Hello everyone, I am currently trying to launch a ...
# questions
Hello everyone, I am currently trying to launch a pipeline with the dask runner in a sort of distributed fashion (it's all on the same machine but there are several workers). I am facing a not so enjoyable issue which is that my dask workers are killed by the os (likely oom) AND I can't retrieve any logging information. So the logs are "displayed" on the workers side (is it possible to collect them from the workers and output/store/centralize them?) and the only message that I get is "KilledWorker: Attempted to run task <id task> on 3 different workers, but all those workers died while running it. The last worker was <ip:port>." But since the worker has been killed, (and a new one took its place) there's no way of reading those valuable pieces of information. How do you guys usually debug your app when using a dask runner? I've found a dask deployment page and a debug page in the kedro documentation but not a page that is merging those two, have I missed it? I must admit that I am kind of new to dask deployment so if it's a trivial subject, may I ask to be oriented towards pertinent documentation in that regard? Thank you all!

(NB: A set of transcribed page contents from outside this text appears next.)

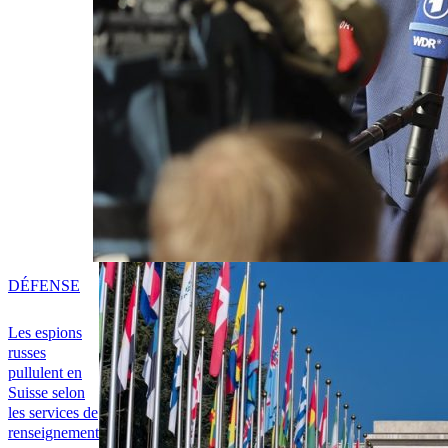
DÉFENSE
Les espions
russes
pullulent en
Suisse selon
les services de
renseignement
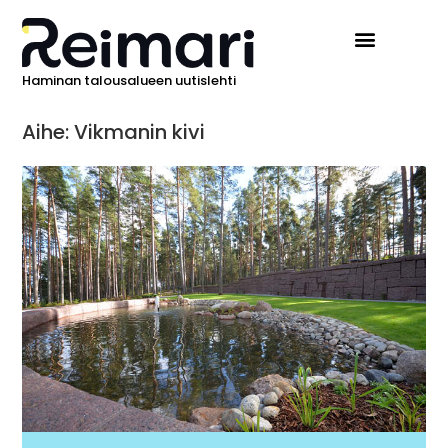
Haminan talousalueen uutislehti
Aihe: Vikmanin kivi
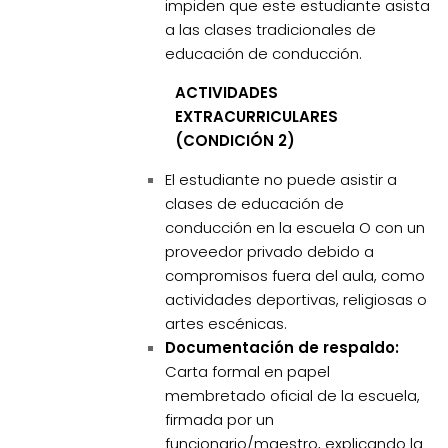
impiden que este estudiante asista
a las clases tradicionales de
educación de conducción.
ACTIVIDADES
EXTRACURRICULARES
(CONDICIÓN 2)
El estudiante no puede asistir a
clases de educación de
conducción en la escuela O con un
proveedor privado debido a
compromisos fuera del aula, como
actividades deportivas, religiosas o
artes escénicas.
Documentación de respaldo:
Carta formal en papel
membretado oficial de la escuela,
firmada por un
funcionario/maestro, explicando la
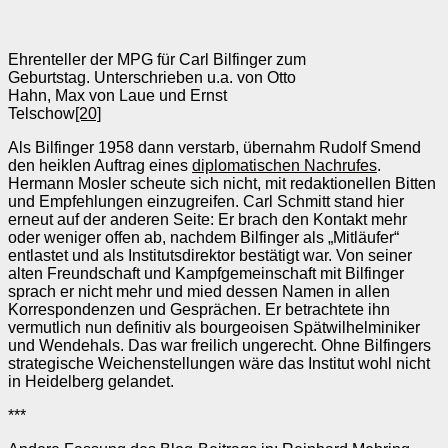
Ehrenteller der MPG für Carl Bilfinger zum
Geburtstag. Unterschrieben u.a. von Otto
Hahn, Max von Laue und Ernst
Telschow
[20]
Als Bilfinger 1958 dann verstarb, übernahm Rudolf Smend
den heiklen Auftrag eines
diplomatischen Nachrufes
.
Hermann Mosler scheute sich nicht, mit redaktionellen Bitten
und Empfehlungen einzugreifen. Carl Schmitt stand hier
erneut auf der anderen Seite: Er brach den Kontakt mehr
oder weniger offen ab, nachdem Bilfinger als „Mitläufer“
entlastet und als Institutsdirektor bestätigt war. Von seiner
alten Freundschaft und Kampfgemeinschaft mit Bilfinger
sprach er nicht mehr und mied dessen Namen in allen
Korrespondenzen und Gesprächen. Er betrachtete ihn
vermutlich nun definitiv als bourgeoisen Spätwilhelminiker
und Wendehals. Das war freilich ungerecht. Ohne Bilfingers
strategische Weichenstellungen wäre das Institut wohl nicht
in Heidelberg gelandet.
***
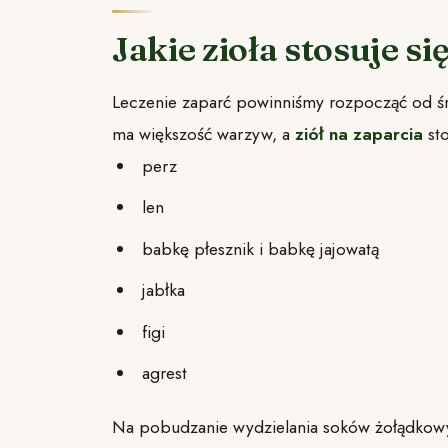
Jakie zioła stosuje si
Leczenie zaparć powinniśmy rozpocząć od środ
ma większość warzyw, a
ziół na zaparcia
st
perz
len
babkę płesznik i babkę jajowatą
jabłka
figi
agrest
Na pobudzanie wydzielania soków żołądkow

hi, I am inexperienced in Dask, but what you can do is to collect logs from dask nodes with for example https://www.fluentd.org/ and send them to a centralized monitoring system, as you said, to preserve the history and analyze them https://www.fluentd.org/dataoutputs If you have problems with the limited output or severity of your logs, you can create try to use such a configuration file https://docs.kedro.org/en/stable/deployment/dask.html#set-up-dask-and-related-configuration or try to simply pass the dask logging configuration as stated here https://docs.dask.org/en/stable/how-to/debug.html#logs (depending on the way you submit your runs)